**WHAT IS EXPECTED:** From the entries that follow, extract each line holding the string "sofa".

*** RAW DATA Section Begins ***

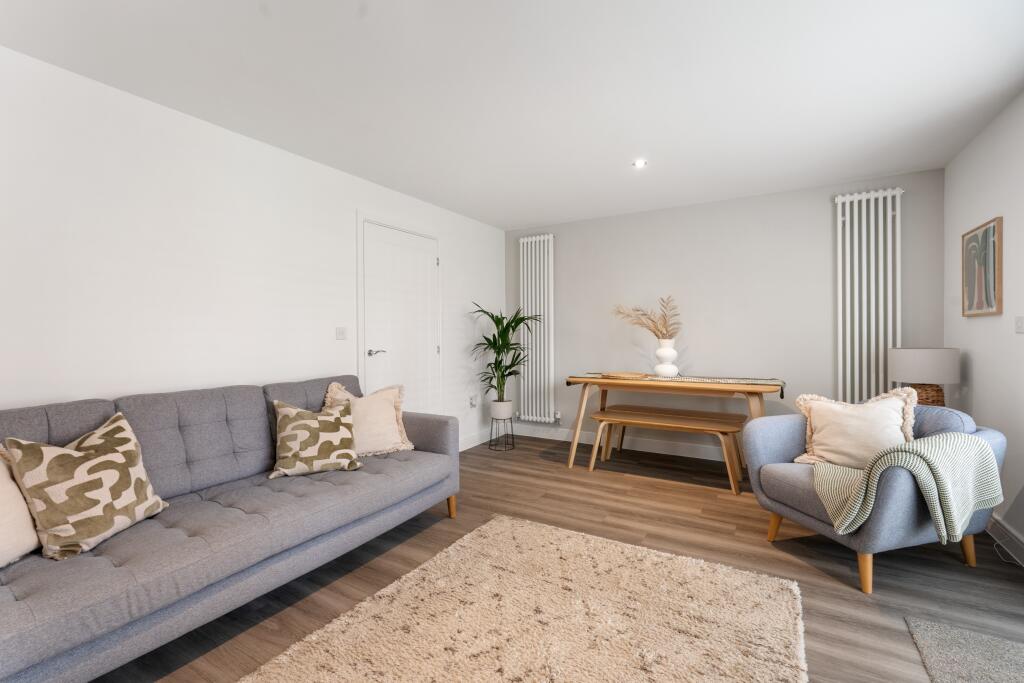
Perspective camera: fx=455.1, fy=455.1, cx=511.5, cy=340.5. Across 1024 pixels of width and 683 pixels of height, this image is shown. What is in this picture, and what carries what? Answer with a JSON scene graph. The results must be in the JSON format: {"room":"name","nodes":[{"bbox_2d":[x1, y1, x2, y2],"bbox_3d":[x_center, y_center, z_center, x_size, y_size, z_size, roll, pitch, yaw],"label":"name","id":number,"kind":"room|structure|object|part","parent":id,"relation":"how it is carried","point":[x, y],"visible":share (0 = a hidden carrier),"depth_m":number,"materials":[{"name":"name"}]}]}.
{"room":"living room","nodes":[
{"label":"living room","id":0,"kind":"room"},
{"bbox_2d":[0,46,506,454],"bbox_3d":[-1.649,-0.054,2.766,0.131,2.376,5.994,0,1,31],"label":"left wall","id":1,"kind":"structure","parent":0,"point":[319,166],"depth_m":2.45,"materials":[{"name":"white paint"}]},
{"bbox_2d":[335,326,346,339],"bbox_3d":[-1.239,-0.054,3.315,0.014,0.096,0.100,0,1,31],"label":"light switch","id":2,"kind":"object","parent":1,"relation":"attached to","point":[341,335],"visible":0.97,"depth_m":3.31,"materials":[{"name":"white plastic"}]},
{"bbox_2d":[361,218,441,420],"bbox_3d":[-0.907,0.080,3.925,0.086,2.025,0.868,0,1,31],"label":"door","id":3,"kind":"structure","parent":1,"relation":"in","point":[423,255],"depth_m":3.90,"materials":[{"name":"white paint"}]},
{"bbox_3d":[-1.080,0.099,3.642,0.125,0.058,0.144,0,1,31],"label":"door handle","id":4,"kind":"part","parent":3,"relation":"part of","materials":[{"name":"silver metal"}]},
{"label":"hinge","id":5,"kind":"part","parent":3,"relation":"part of","materials":[{"name":"silver metal"}]},
{"bbox_2d":[469,394,477,407],"bbox_3d":[-0.395,0.628,4.757,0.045,0.137,0.077,0,1,31],"label":"wall socket","id":6,"kind":"object","parent":1,"relation":"attached to","point":[471,401],"visible":0.99,"depth_m":4.74,"materials":[{"name":"white plastic"}]},
{"bbox_2d":[459,427,494,451],"bbox_3d":[-0.391,1.042,4.759,0.015,0.119,1.406,0,1,31],"label":"baseboard","id":7,"kind":"structure","parent":1,"relation":"attached to","point":[477,443],"depth_m":4.81,"materials":[{"name":"white paint"}]},
{"bbox_2d":[1,0,1022,229],"bbox_3d":[0.137,-1.296,1.873,4.173,0.103,5.988,0,1,31],"label":"ceiling","id":8,"kind":"structure","parent":0,"point":[540,220],"depth_m":2.20,"materials":[{"name":"white paint"}]},
{"bbox_2d":[632,159,646,168],"bbox_3d":[0.911,-1.268,3.252,0.107,0.038,0.107,0,1,31],"label":"ceiling light","id":9,"kind":"object","parent":8,"relation":"in","point":[640,164],"visible":0.99,"depth_m":3.25,"materials":[{"name":"white"}]},
{"bbox_2d":[100,436,1023,682],"bbox_3d":[0.195,1.178,1.825,4.273,0.102,6.061,0,1,31],"label":"floor","id":10,"kind":"structure","parent":0,"point":[606,492],"depth_m":2.27,"materials":[{"name":"brown wood"}]},
{"bbox_2d":[0,372,461,682],"bbox_3d":[-1.294,0.690,2.135,0.966,0.890,2.303,0,1,31],"label":"sofa","id":11,"kind":"object","parent":10,"relation":"on","point":[427,437],"visible":0.92,"depth_m":1.83,"materials":[{"name":"grey fabric"}]},
{"bbox_2d":[0,446,39,566],"bbox_3d":[-1.750,0.529,1.392,0.282,0.425,0.525,0,0,5],"label":"white cushion","id":12,"kind":"object","parent":11,"relation":"on","point":[29,526],"visible":0.88,"depth_m":1.51,"materials":[{"name":"beige fabric"}]},
{"bbox_2d":[3,412,168,560],"bbox_3d":[-1.567,0.522,1.709,0.286,0.435,0.459,0,0,4],"label":"patterned cushion","id":13,"kind":"object","parent":11,"relation":"on","point":[109,476],"visible":0.99,"depth_m":1.61,"materials":[{"name":"beige fabric"}]},
{"bbox_2d":[268,397,362,477],"bbox_3d":[-1.067,0.514,2.487,0.459,0.381,0.306,-1,1,-29],"label":"patterned cushion","id":14,"kind":"object","parent":11,"relation":"on","point":[291,435],"visible":1,"depth_m":2.42,"materials":[{"name":"beige fabric"}]},
{"bbox_2d":[321,380,414,456],"bbox_3d":[-0.916,0.488,2.869,0.548,0.457,0.307,-1,1,-33],"label":"cream cushion","id":15,"kind":"object","parent":11,"relation":"on","point":[383,441],"visible":0.76,"depth_m":2.84,"materials":[{"name":"beige fabric"}]},
{"bbox_3d":[-0.407,1.069,2.982,0.073,0.169,0.070,0,1,31],"label":"sofa leg","id":16,"kind":"part","parent":11,"relation":"part of","materials":[{"name":"brown wood"}]},
{"bbox_2d":[488,415,514,450],"bbox_3d":[-0.105,0.943,4.691,0.269,0.322,0.273,0,1,31],"label":"plant stand","id":17,"kind":"object","parent":10,"relation":"on","point":[512,435],"visible":0.83,"depth_m":4.64,"materials":[{"name":"black metal"}]},
{"bbox_2d":[490,399,512,418],"bbox_3d":[-0.104,0.709,4.722,0.229,0.187,0.227,0,1,31],"label":"plant pot","id":18,"kind":"object","parent":17,"relation":"on","point":[507,411],"visible":0.9,"depth_m":4.63,"materials":[{"name":"white ceramic"}]},
{"bbox_2d":[471,303,539,403],"bbox_3d":[-0.055,0.158,4.595,0.745,1.035,0.789,0,1,31],"label":"potted plant","id":19,"kind":"object","parent":18,"relation":"in","point":[495,367],"visible":0.95,"depth_m":4.58,"materials":[{"name":"green plant"}]},
{"bbox_2d":[242,513,809,682],"bbox_3d":[0.015,1.112,1.422,1.570,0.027,2.303,0,1,31],"label":"rug","id":20,"kind":"object","parent":10,"relation":"on","point":[536,528],"visible":1,"depth_m":1.77,"materials":[{"name":"beige carpet"}]},
{"bbox_2d":[584,405,746,494],"bbox_3d":[1.208,0.864,3.649,1.174,0.476,0.381,0,1,31],"label":"bench","id":21,"kind":"object","parent":10,"relation":"on","point":[610,419],"visible":0.98,"depth_m":3.55,"materials":[{"name":"brown wood"}]},
{"bbox_2d":[558,373,785,473],"bbox_3d":[1.331,0.715,3.865,1.674,0.770,0.744,0,1,31],"label":"dining table","id":22,"kind":"object","parent":10,"relation":"on","point":[602,381],"visible":0.89,"depth_m":3.66,"materials":[{"name":"brown wood"}]},
{"bbox_2d":[574,372,784,399],"bbox_3d":[1.361,0.375,3.936,1.674,0.122,0.396,0,1,31],"label":"table runner","id":23,"kind":"object","parent":22,"relation":"on","point":[704,379],"visible":0.86,"depth_m":3.74,"materials":[{"name":"beige"}]},
{"bbox_2d":[600,371,650,379],"bbox_3d":[1.000,0.304,4.029,0.438,0.033,0.317,0,1,31],"label":"wooden tray","id":24,"kind":"object","parent":23,"relation":"on","point":[618,375],"visible":0.99,"depth_m":3.97,"materials":[{"name":"brown wood"}]},
{"bbox_2d":[654,339,677,376],"bbox_3d":[1.340,0.162,3.960,0.210,0.317,0.207,0,1,31],"label":"vase","id":25,"kind":"object","parent":23,"relation":"on","point":[658,371],"visible":0.98,"depth_m":3.90,"materials":[{"name":"white ceramic"}]},
{"bbox_2d":[612,295,680,340],"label":"dried grass","id":26,"kind":"structure","parent":25,"relation":"in","point":[660,331],"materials":[{"name":"beige plant"}]},
{"bbox_2d":[742,401,1010,593],"bbox_3d":[1.891,0.718,2.419,0.909,0.792,0.881,0,0,-15],"label":"armchair","id":27,"kind":"object","parent":10,"relation":"on","point":[774,449],"visible":0.66,"depth_m":2.21,"materials":[{"name":"blue fabric"}]},
{"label":"leg","id":28,"kind":"part","parent":27,"relation":"part of","materials":[{"name":"brown wood"}]},
{"bbox_2d":[792,387,917,468],"bbox_3d":[1.838,0.485,2.456,0.573,0.468,0.281,0,1,31],"label":"cushion","id":29,"kind":"object","parent":27,"relation":"on","point":[878,413],"visible":0.87,"depth_m":2.41,"materials":[{"name":"beige fabric"}]},
{"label":"leg","id":30,"kind":"part","parent":27,"relation":"part of","materials":[{"name":"brown wood"}]},
{"bbox_2d":[812,433,1001,541],"bbox_3d":[1.801,0.667,2.130,0.665,0.453,0.470,0,0,-15],"label":"throw blanket","id":31,"kind":"object","parent":27,"relation":"on","point":[962,437],"visible":0.95,"depth_m":1.99,"materials":[{"name":"fabric"}]},
{"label":"leg","id":32,"kind":"part","parent":27,"relation":"part of","materials":[{"name":"brown wood"}]},
{"bbox_2d":[904,616,1023,682],"bbox_3d":[1.572,1.117,1.208,0.604,0.013,1.062,0,1,31],"label":"rug","id":33,"kind":"object","parent":10,"relation":"on","point":[976,648],"visible":1,"depth_m":1.61,"materials":[{"name":"grey carpet"}]},
{"bbox_2d":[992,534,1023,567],"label":"cable","id":34,"kind":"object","parent":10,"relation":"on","point":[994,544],"visible":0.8,"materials":[{"name":"white plastic"}]},
{"bbox_2d":[505,167,944,458],"bbox_3d":[1.604,-0.096,4.406,3.960,2.380,0.128,0,1,31],"label":"back wall","id":35,"kind":"structure","parent":0,"point":[822,237],"depth_m":4.12,"materials":[{"name":"grey paint"}]},
{"bbox_2d":[517,233,554,422],"bbox_3d":[0.263,-0.134,5.047,0.423,2.045,0.108,0,1,31],"label":"radiator","id":36,"kind":"object","parent":35,"relation":"attached to","point":[530,239],"visible":0.97,"depth_m":5.01,"materials":[{"name":"white metal"}]},
{"bbox_2d":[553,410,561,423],"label":"radiator valve","id":37,"kind":"object","parent":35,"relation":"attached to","point":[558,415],"visible":0.98,"depth_m":4.97,"materials":[{"name":"white metal"}]},
{"bbox_2d":[514,423,735,460],"bbox_3d":[1.664,1.034,4.321,3.961,0.119,0.016,0,1,31],"label":"baseboard","id":38,"kind":"structure","parent":35,"relation":"attached to","point":[652,445],"depth_m":4.57,"materials":[{"name":"white paint"}]},
{"bbox_2d":[833,184,902,406],"bbox_3d":[2.791,-0.162,3.569,0.426,2.039,0.105,0,1,31],"label":"radiator","id":39,"kind":"object","parent":35,"relation":"attached to","point":[864,208],"visible":0.89,"depth_m":3.55,"materials":[{"name":"white metal"}]},
{"bbox_2d":[888,346,958,407],"bbox_3d":[2.746,0.296,3.051,0.348,0.516,0.345,0,1,31],"label":"table lamp","id":40,"kind":"object","parent":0,"point":[918,361],"visible":0.85,"depth_m":2.93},
{"bbox_3d":[2.741,0.158,3.079,0.405,0.220,0.389,0,1,31],"label":"lampshade","id":41,"kind":"part","parent":40,"relation":"part of","materials":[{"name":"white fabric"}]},
{"bbox_3d":[2.768,0.395,3.101,0.274,0.269,0.259,0,1,31],"label":"lamp base","id":42,"kind":"part","parent":40,"relation":"part of","materials":[{"name":"brown wicker"}]},
{"bbox_2d":[943,89,1023,556],"bbox_3d":[1.817,-0.062,0.880,0.128,2.383,5.761,0,1,31],"label":"right wall","id":43,"kind":"structure","parent":0,"point":[976,325],"depth_m":2.59,"materials":[{"name":"white paint"}]},
{"bbox_2d":[960,217,1002,316],"bbox_3d":[2.834,-0.421,2.752,0.029,0.536,0.538,0,1,31],"label":"framed picture","id":44,"kind":"object","parent":43,"relation":"attached to","point":[986,299],"visible":0.99,"depth_m":2.71},
{"bbox_2d":[987,513,1023,565],"bbox_3d":[1.787,1.063,0.988,0.018,0.121,5.799,0,1,31],"label":"baseboard","id":45,"kind":"structure","parent":43,"relation":"attached to","point":[998,526],"depth_m":2.41,"materials":[{"name":"white paint"}]},
{"bbox_2d":[1014,316,1023,332],"bbox_3d":[2.613,-0.085,2.338,0.014,0.085,0.110,0,1,31],"label":"light switch","id":46,"kind":"object","parent":43,"relation":"attached to","point":[1020,325],"visible":0.96,"depth_m":2.34,"materials":[{"name":"white plastic"}]}
]}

*** RAW DATA Section Ends ***

**TASK OUTPUT:**
{"bbox_2d":[0,372,461,682],"bbox_3d":[-1.294,0.690,2.135,0.966,0.890,2.303,0,1,31],"label":"sofa","id":11,"kind":"object","parent":10,"relation":"on","point":[427,437],"visible":0.92,"depth_m":1.83,"materials":[{"name":"grey fabric"}]},
{"bbox_3d":[-0.407,1.069,2.982,0.073,0.169,0.070,0,1,31],"label":"sofa leg","id":16,"kind":"part","parent":11,"relation":"part of","materials":[{"name":"brown wood"}]},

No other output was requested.